USM professor, grad receive art grants
Published: Tuesday, September 11, 2012
Updated: Tuesday, September 11, 2012 00:09
Jill Johnson/Printz
Betty Press and Kyle Goddard received a Fellowship Grant from the state of Mississippi for their art.
Last July, the Mississippi Arts Commission rewarded $1.48 million to artists and art organizations all across the state. Forrest County was well represented, with 15 of the 17 separate grants given to applicants from Hattiesburg. Two of the grant recipients are Betty Press and Kyle Goddard.
Betty Press has been a photography professor at the University of Southern Mississippi since 2003. She has spent 20 years exploring different parts of Africa, eight of which were in Kenya. Press traveled with her husband, covering multiple events on the continent. He reported, and she photographed.
Throughout her travels, Press compiled a portfolio that included pictures from Cuba, Trinidad, Nicaragua and Sierra Leone. She also took many pictures of the daily lives of Africans, which was published in her book I Am Because We Are: African Wisdom in Image and Proverbs.
After receiving a fellowship for her book, Press is planning to make her next project about Mississippi.
“It’s a way for me to explore Mississippi, as I’m not from Mississippi,” Press said in an interview. When asked what subject matter she is looking for, she said, “It has to have some visual interest. Something that might tell a Mississippian something new and different about their state. I really want to see how people see their state and their history.”

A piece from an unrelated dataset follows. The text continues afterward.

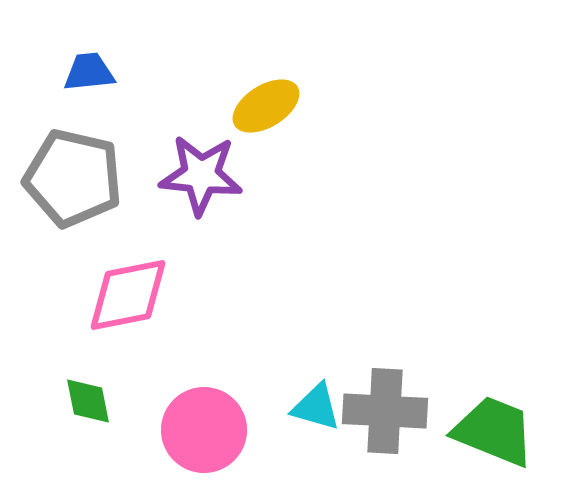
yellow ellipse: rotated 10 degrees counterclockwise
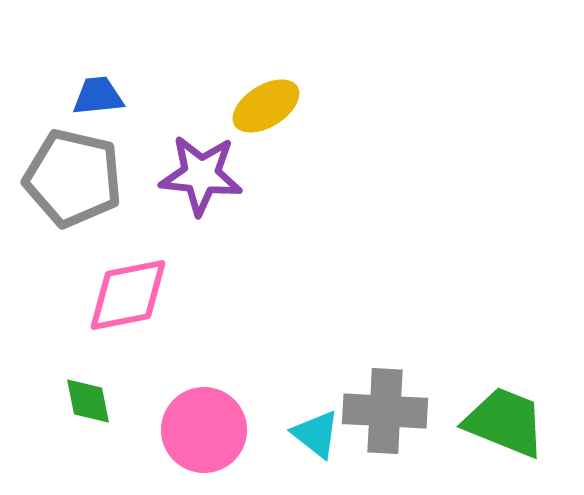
blue trapezoid: moved 9 px right, 24 px down
cyan triangle: moved 27 px down; rotated 22 degrees clockwise
green trapezoid: moved 11 px right, 9 px up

Press’s new book will be available in May 2013. To find out more about Press and her work, visit her website at www.bettypress.com.
The other grant winner is Kyle Goddard, a painter, veteran and USM graduate. He is primarily a self-taught artist currently working in a gallery and previously ran his own. Unlike Press, Goddard was rewarded for his overall body of work.
“I realized all my work was about shape and more about technical drawing problems, not color problems,” Goddard said. Much of this current paintings involve sharp lines and dark colors.
“When I was doing my work at school, I was the only black and white artist there.”
Goddard will be using his grant money to start a series of 13 to 20 paintings.
“It [the series] is for the sake of the visual interaction,” Goddard said, which he described as “concrete-abstraction.” His art is currently on display at Oddfellows Gallery and will be exhibited this December.